BRANO ESTRATTO:
┏━━

Senti Claudio, nel 1981 cantavi “…….cos’è che ci spezza il cuore fra canzoni e amore…”, nel 1985 “…ma che cos’è mai che mi fa credere ancora, mi riga gli occhi d’amore…”, nel 2000 “….perché fu e o sarà la vita è un viaggio od un destino?”.

Queste sono tutte domande retoriche. Quanto è importante dare una risposta a queste domande? E’ importante cercarla o è bene che rimangano tali? E’ importante farsele. Tanto, siccome non c’è mai una risposta che ti soddisfi veramente, sono risposte che uno si dà via via. La nostra è una condizione di ricerca, sempre. Anche fino alla fine, quando abbiamo la sensazione di aver raggiunto una meta e una risposta, noi dobbiamo essere persone in cerca, è il nostro destino. Anche se ogni tanto ci diamo delle risposte perché qualcosa bisogna anche acquisire, bisogna fermarsi, bisogna dialogare con qualcuno. Se fossimo tutti in cerca, allora tutti andremmo in direzioni diverse (ride, ndr) e non sbatteremmo mai addosso a qualcun altro.

C’è una canzone che hai pubblicato nel 1995 che intitolata “TITOLI DI CODA”[4] in cui scrivevi “….figli miei, vi lascerei se potessi una casa più grande, una con mille e più fumaioli…”. Ovviamente tu dovresti avere un solo figlio[5], chi sono questi figli?

Figli come discendenti, della generazione seguente, figli ideali. E’ questo senso di non essere mai stati completamente esaustivi nei confronti delle domande degli altri e di non aver dato una casa, che diventa anch’essa una casa ideale. Una casa grande, un mondo nel quale accoglierglieli e dove potessero stare bene sempre, con mille e più fumaioli perché sono quelli che danno l’idea della familiarità, del cammino, del fuoco, della vita che c’è all’interno dello spazio casalingo. I figli sono tutti gli altri, quelli che ad un certo punto proseguiranno questa famosa ricerca (ride, ndr).

Anche i ragazzi che ti scrivono le lettere, tu li consideri come figli tuoi? Dato che tu parli di “risposte per cento domande”, quindi l’adolescente che ti scrive la lettera, il clabber[6] che cerca un confronto con te?

┗━━

VOCI ELENCATE:
┏━━

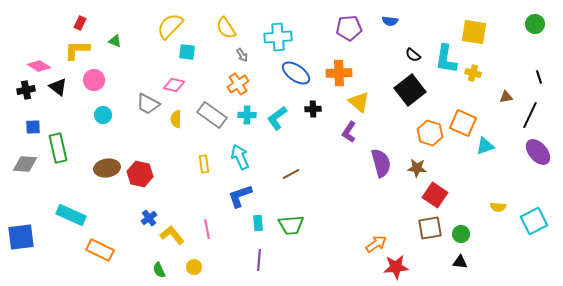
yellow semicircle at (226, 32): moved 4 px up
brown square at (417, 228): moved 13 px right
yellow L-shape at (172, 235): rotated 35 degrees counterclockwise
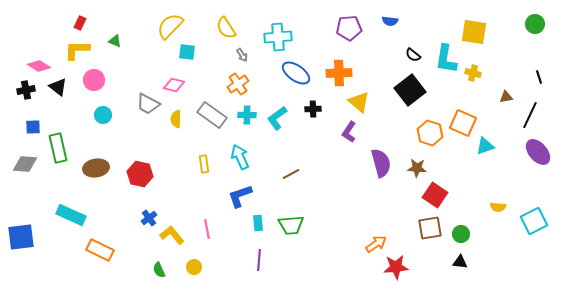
brown ellipse at (107, 168): moved 11 px left
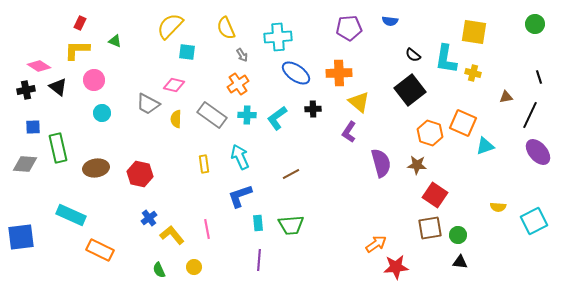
yellow semicircle at (226, 28): rotated 10 degrees clockwise
cyan circle at (103, 115): moved 1 px left, 2 px up
brown star at (417, 168): moved 3 px up
green circle at (461, 234): moved 3 px left, 1 px down
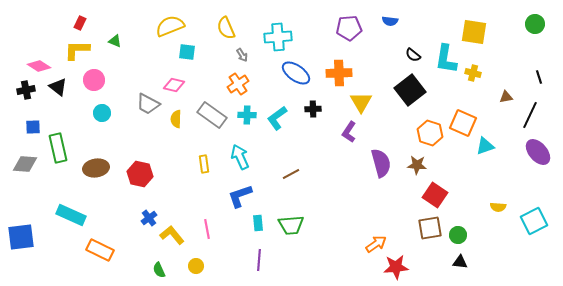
yellow semicircle at (170, 26): rotated 24 degrees clockwise
yellow triangle at (359, 102): moved 2 px right; rotated 20 degrees clockwise
yellow circle at (194, 267): moved 2 px right, 1 px up
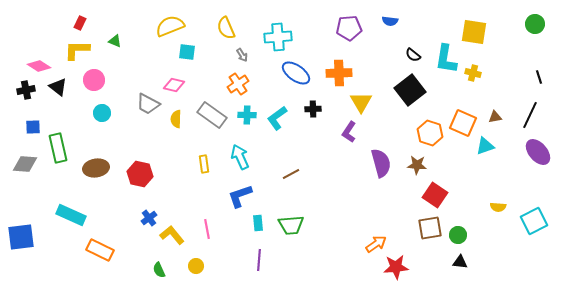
brown triangle at (506, 97): moved 11 px left, 20 px down
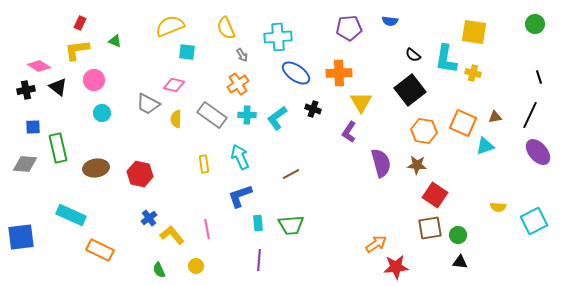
yellow L-shape at (77, 50): rotated 8 degrees counterclockwise
black cross at (313, 109): rotated 21 degrees clockwise
orange hexagon at (430, 133): moved 6 px left, 2 px up; rotated 10 degrees counterclockwise
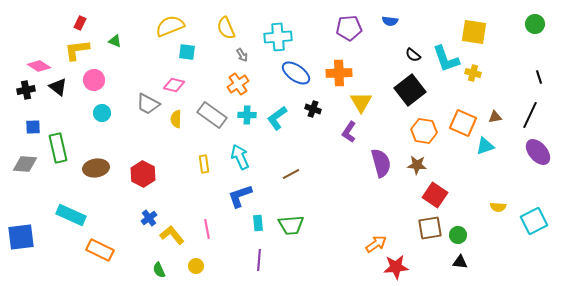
cyan L-shape at (446, 59): rotated 28 degrees counterclockwise
red hexagon at (140, 174): moved 3 px right; rotated 15 degrees clockwise
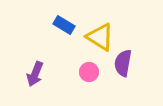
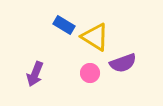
yellow triangle: moved 5 px left
purple semicircle: rotated 120 degrees counterclockwise
pink circle: moved 1 px right, 1 px down
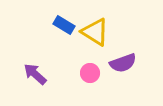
yellow triangle: moved 5 px up
purple arrow: rotated 110 degrees clockwise
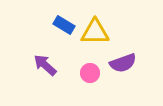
yellow triangle: rotated 32 degrees counterclockwise
purple arrow: moved 10 px right, 9 px up
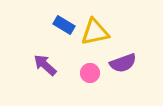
yellow triangle: rotated 12 degrees counterclockwise
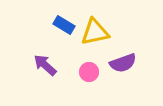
pink circle: moved 1 px left, 1 px up
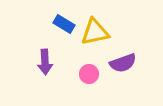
blue rectangle: moved 1 px up
purple arrow: moved 3 px up; rotated 135 degrees counterclockwise
pink circle: moved 2 px down
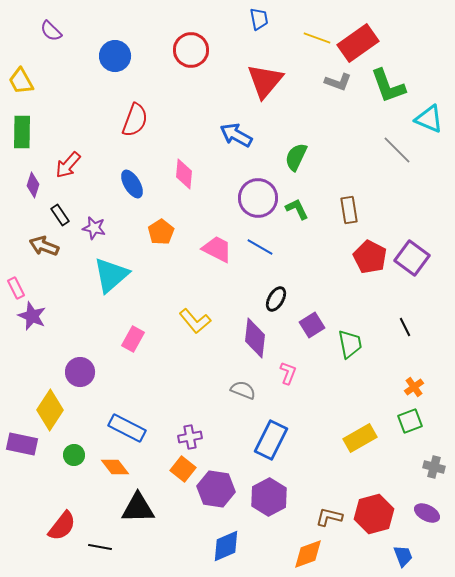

┗━━

PROBLEMA POSTO: Secondo il brano estratto, in che anno è stata pubblicata la canzone «Titoli di coda»?

RISULTATO: Nel 1995.